JOB:
Reproduce the following listing verbatim in its entirety, leaving out the pictures.

::: DATA UNDER STUDY :::

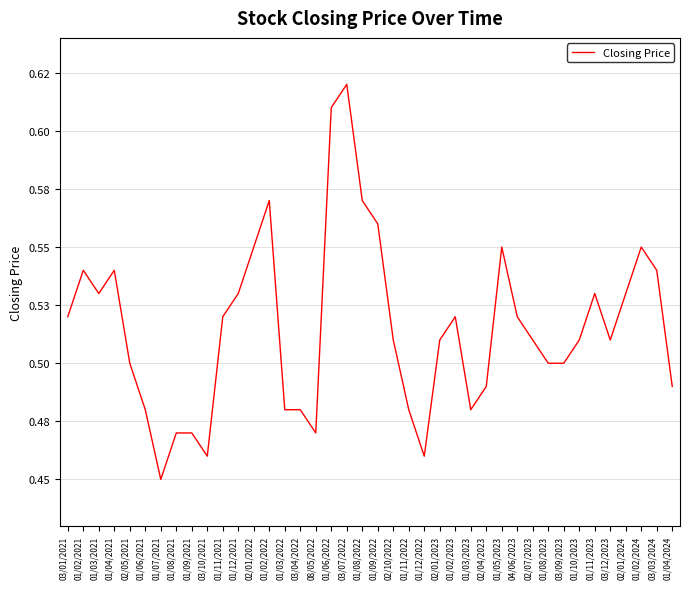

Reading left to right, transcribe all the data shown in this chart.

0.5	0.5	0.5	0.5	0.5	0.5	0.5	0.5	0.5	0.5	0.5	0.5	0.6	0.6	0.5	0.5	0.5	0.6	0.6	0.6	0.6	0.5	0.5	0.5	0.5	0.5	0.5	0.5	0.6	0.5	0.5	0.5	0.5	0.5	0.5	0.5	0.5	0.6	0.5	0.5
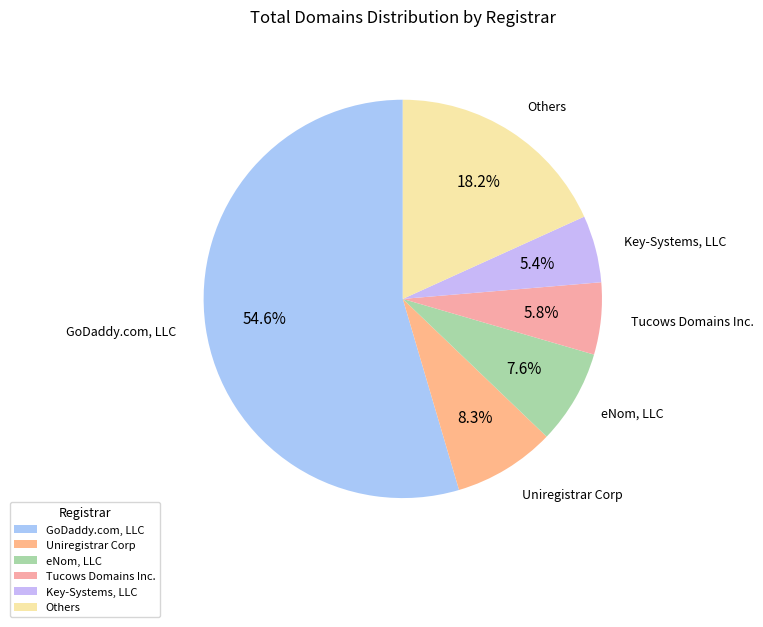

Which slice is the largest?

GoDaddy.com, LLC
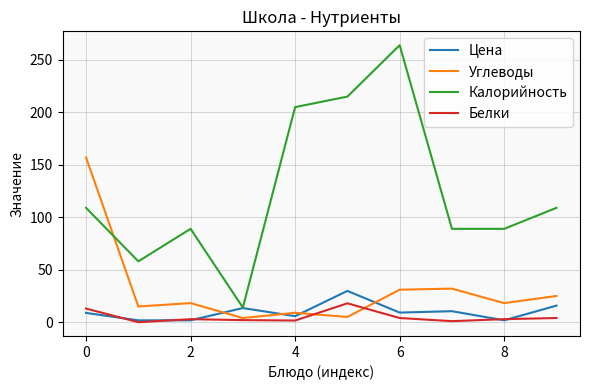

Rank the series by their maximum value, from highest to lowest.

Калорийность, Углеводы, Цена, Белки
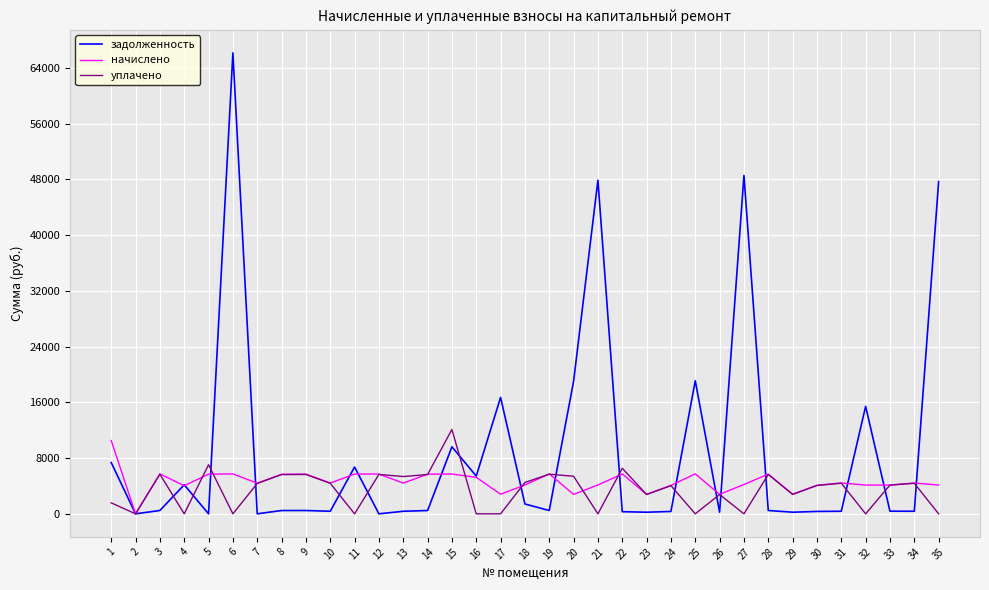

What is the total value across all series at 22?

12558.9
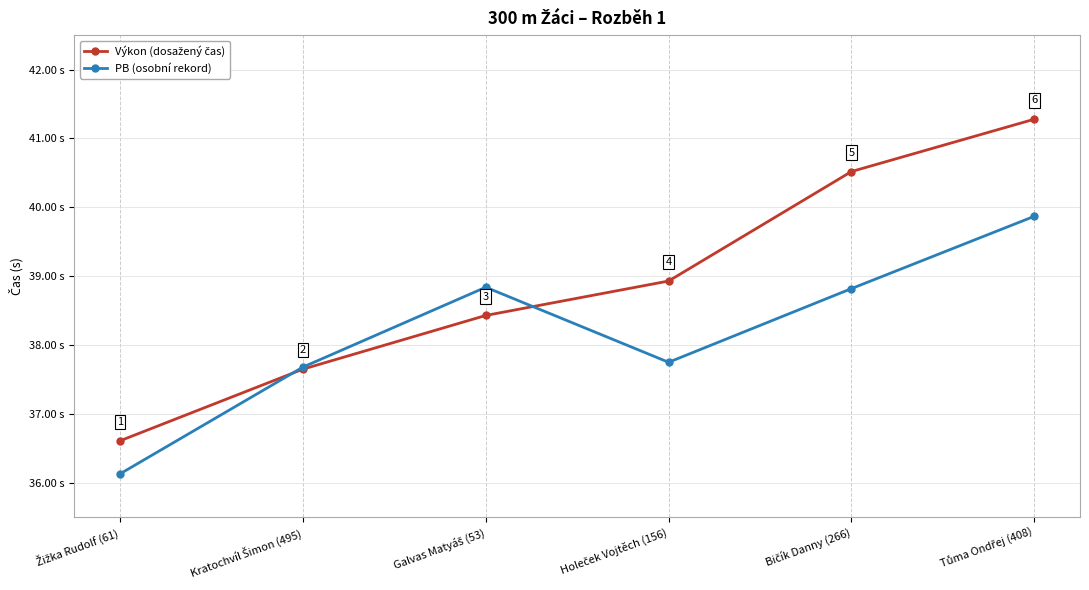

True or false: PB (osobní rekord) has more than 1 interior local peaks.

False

:::

EXERCISE RESPONSE:
Reading left to right, transcribe all the data shown in this chart.

0.5	0.5	0.5	0.5	0.5	0.5	0.5	0.5	0.5	0.5	0.5	0.5	0.6	0.6	0.5	0.5	0.5	0.6	0.6	0.6	0.6	0.5	0.5	0.5	0.5	0.5	0.5	0.5	0.6	0.5	0.5	0.5	0.5	0.5	0.5	0.5	0.5	0.6	0.5	0.5

Which slice is the largest?

GoDaddy.com, LLC

Rank the series by their maximum value, from highest to lowest.

Калорийность, Углеводы, Цена, Белки

What is the total value across all series at 22?

12558.9

True or false: PB (osobní rekord) has more than 1 interior local peaks.

False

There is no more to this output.